Up at home the mule deer fawns looked very good, as did the whitetail, until the grasshoppers died/moved. The coyote pups (who thrived on the hoppers) got old/big enough to hunt deer. There are very few rabbits, and as a friend of mine who might hunts coyotes with night vision pointed out to me, there are hardly any mice. Normally he sees tons of mice with the thermal/night vision. So, by adding 2 and 2 I come up with 4. Coyotes are very tough on our deer, and not just the fawns.


The coyotes I’ve skinned this year have been fat as ticks. Like skinning a coon. They are eating well that’s for sure
 
But weren't deer and antelope populations peaking coming into the 80s?

Edit: sorry for the vague response. I guess I'm saying if MD populations were at all time highs coming into that drought, which I've been lead to believe is likely the case, then isn't it just a case of shifting baseline? There were way more deer coming into the drought in the 80s than there was this time around? Giving the perception of another variable playing a bigger role? Correlation vs causation?
Deer/antelope numbers increased during the drought of the 80’s. Populations started to increase in the mid-late 70’s(high fur prices and super cubs),and continued to thru the 80’s. Remained fairly stable until about 1995, coyote numbers were increasing and recruitment of fawns started to tank. Hunting pressure on doe/fawn/bucks was heavy, and by fall of ‘95 numbers were plummeting. In 98-99 we would routinely count 15-25 coyotes a day while in the field and 5-7 mule deer in 670/630. When numbers fell off so did hunting pressure, and we actually could find a few mature mulies in public land.

Today I don’t think lack of numbers will decrease the pressure on public land. Our R population has increased substantially, NR hunters come by the droves for antler less fawns/does/cows/calves. We need to ask FWP to put the resource first and manage it. When the public sees quality on the places they can access they will all wonder, “why didn’t we do this a long time ago?”.
 
Hunters need to get an NGO or form one one to do game surveys to contradict or confirm FWP surveys.

The same NGO could also prepare a survey of both harvest and satisfaction.

FWP could simply add a few questions prior to allowing you to purchase a license and gather a ton of information quickly and easily.

MT hunters need to end the BS of shoot as many animals as you can get tags for. Donating meat, and tossing half of a dried up catcass in a dumpster or worse yet leaving it on the montian needs to change. It's a core value to leave neck, rib meat and shanks for the birds. You can always just shoot another animal. You don't see that shit up here, and people get crucified for it. Many Montanans do not value the animals they hunt for "food."

**SOURCE DATA:**
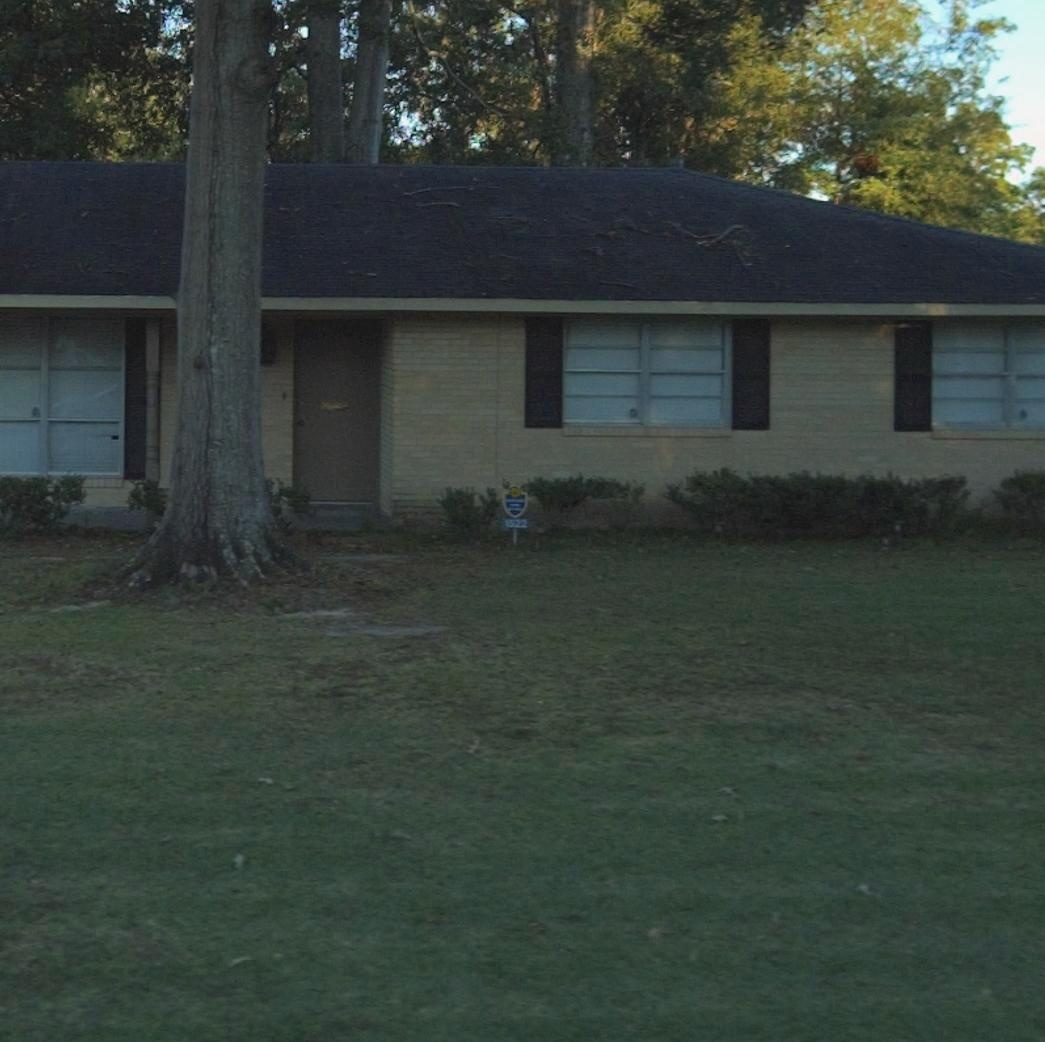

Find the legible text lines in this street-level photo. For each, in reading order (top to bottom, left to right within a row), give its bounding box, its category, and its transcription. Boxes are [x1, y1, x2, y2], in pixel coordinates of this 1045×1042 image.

[504, 518, 529, 529] StreetNumber: 1522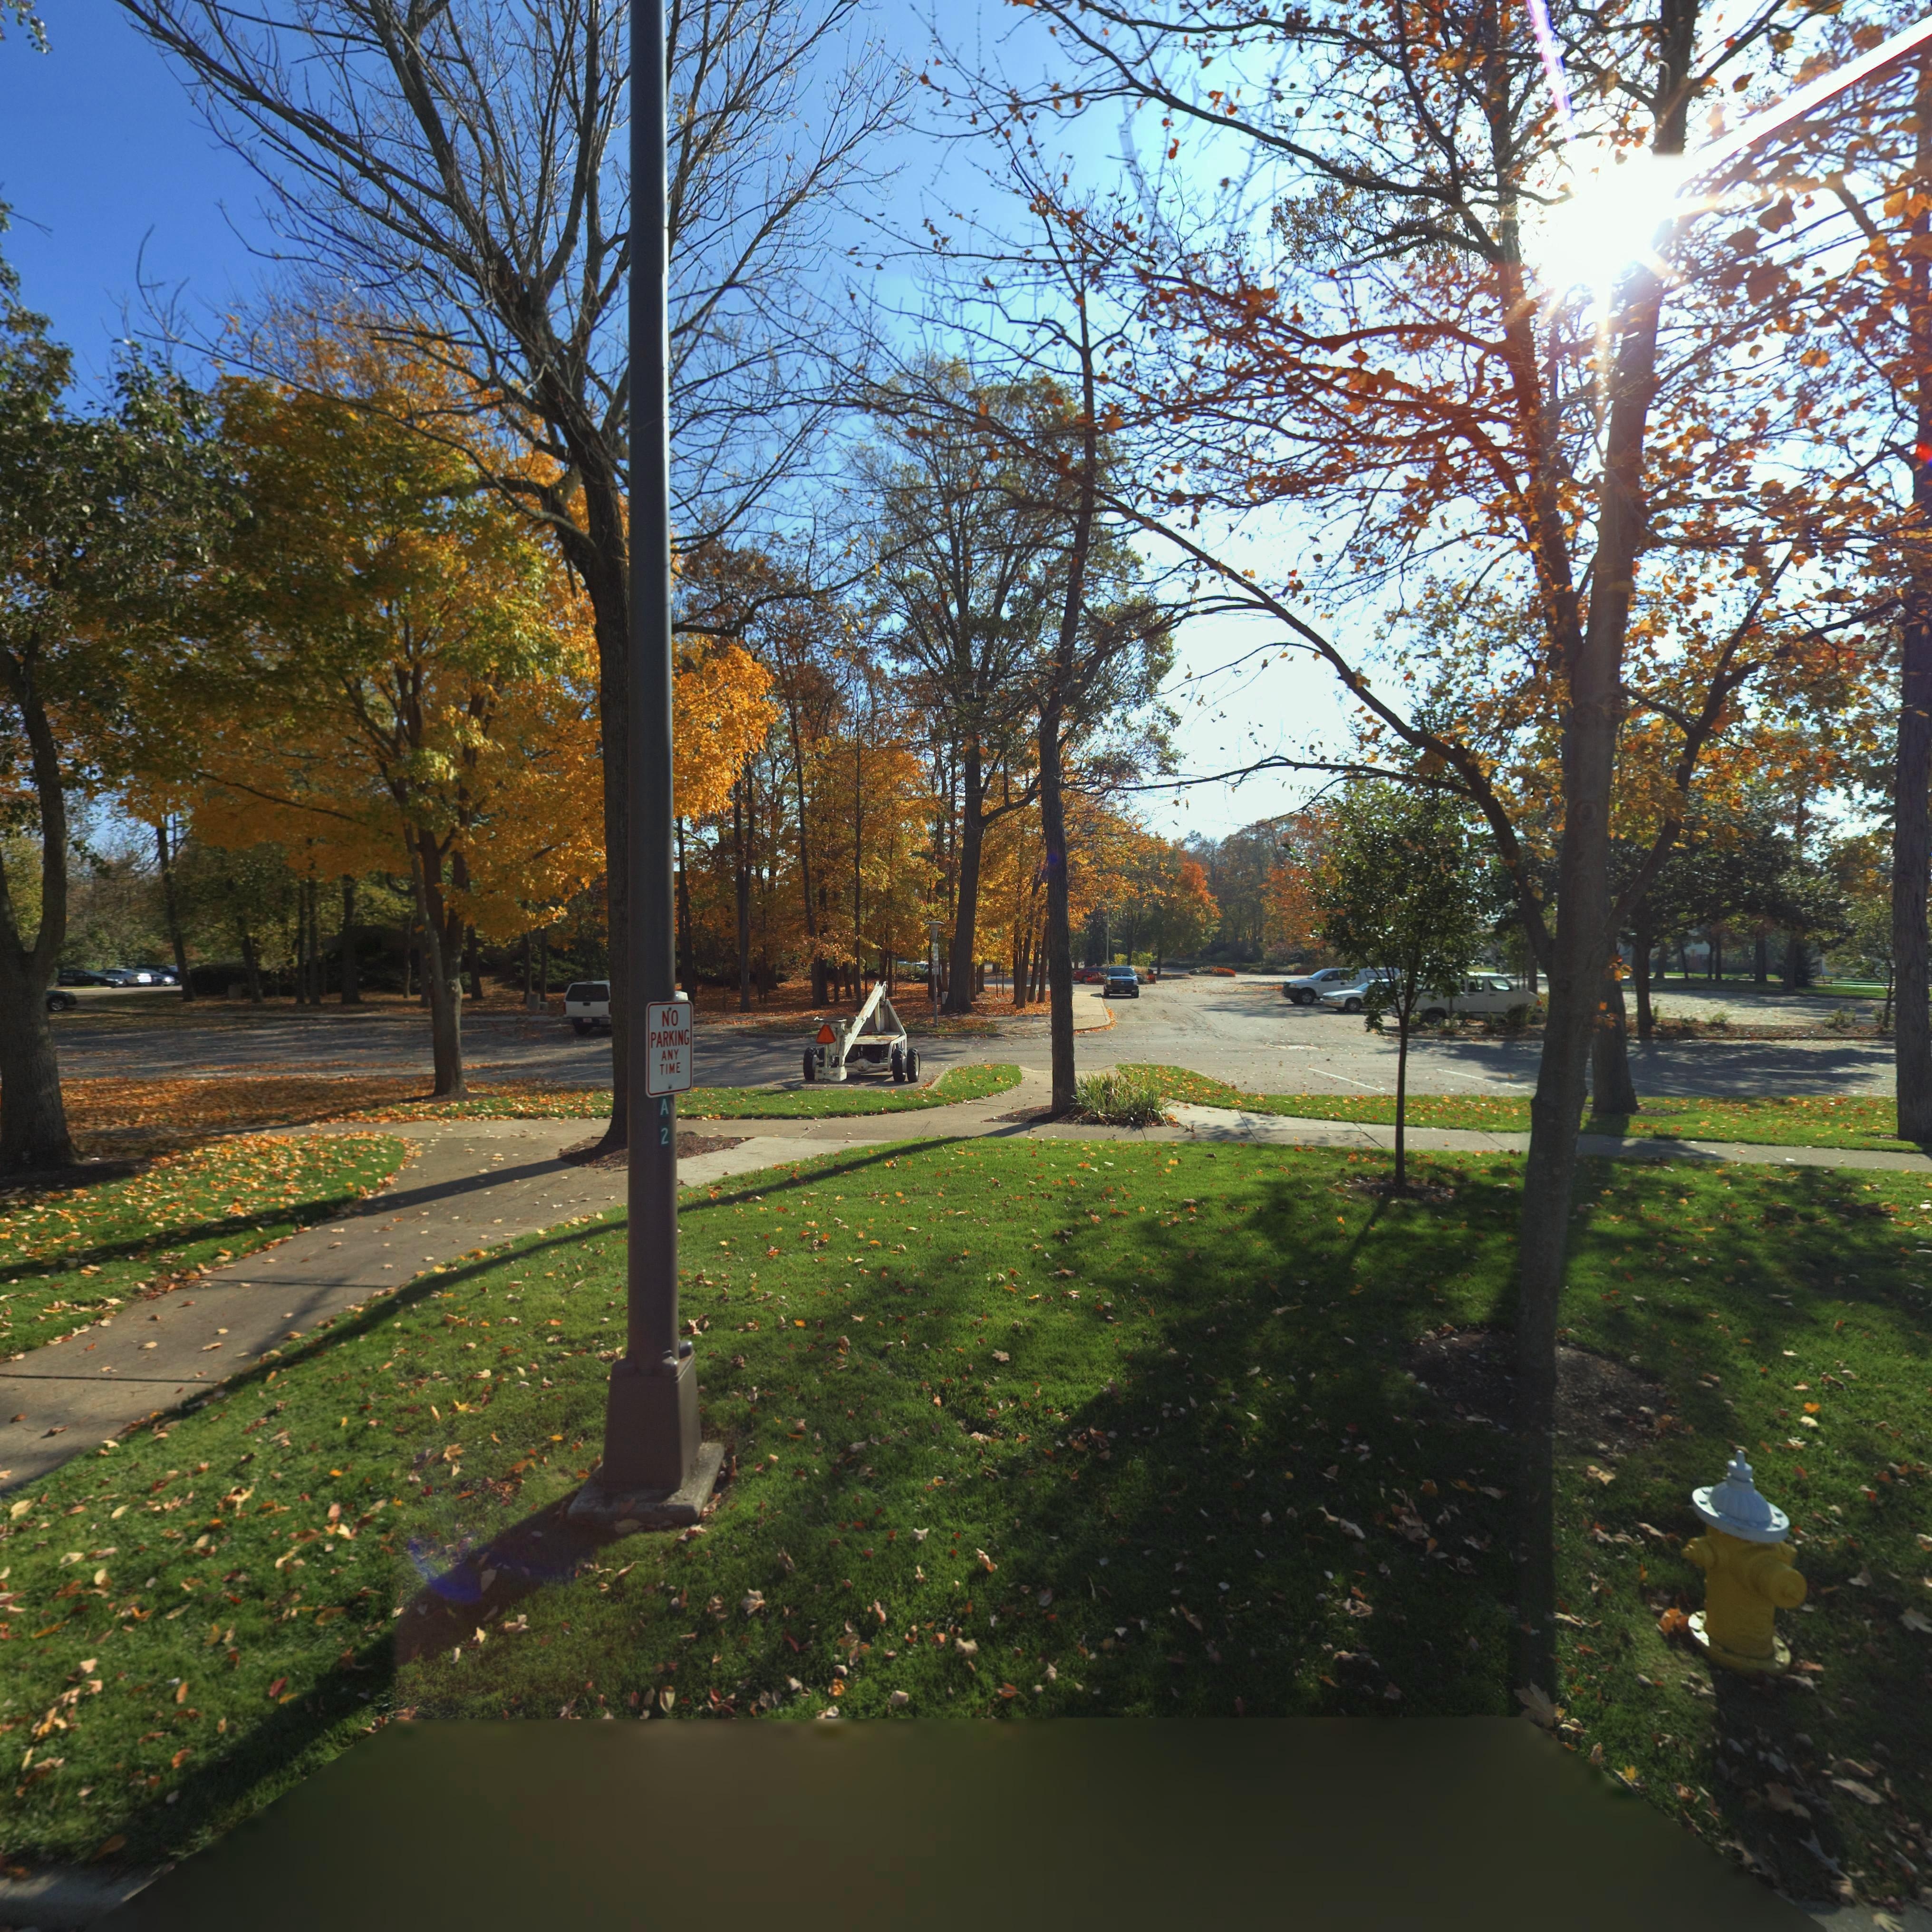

**PROBLEMS AND TASKS:**
a – Sum up the passage on Montana deer and coyotes in two sentences.
b – Please retype the passage on Montana deer and coyotes from "The coyotes I’ve" up to and including "into the 80s?".

**RESPONSES PER TASK:**
a – Writers link heavy deer losses to coyotes, whose pups thrived on grasshoppers, and one recounts how mule deer and antelope numbers rose through the 80s until coyote numbers grew, fawn recruitment tanked, and numbers plummeted by fall of 1995. They also urge FWP to put the resource first and manage it, propose that hunters form an NGO to do game surveys that contradict or confirm FWP's, and say Montana hunters need to stop shooting as many animals as they can get tags for and wasting the meat.

b –
The coyotes I’ve skinned this year have been fat as ticks. Like skinning a coon. They are eating well that’s for sure
 
But weren't deer and antelope populations peaking coming into the 80s?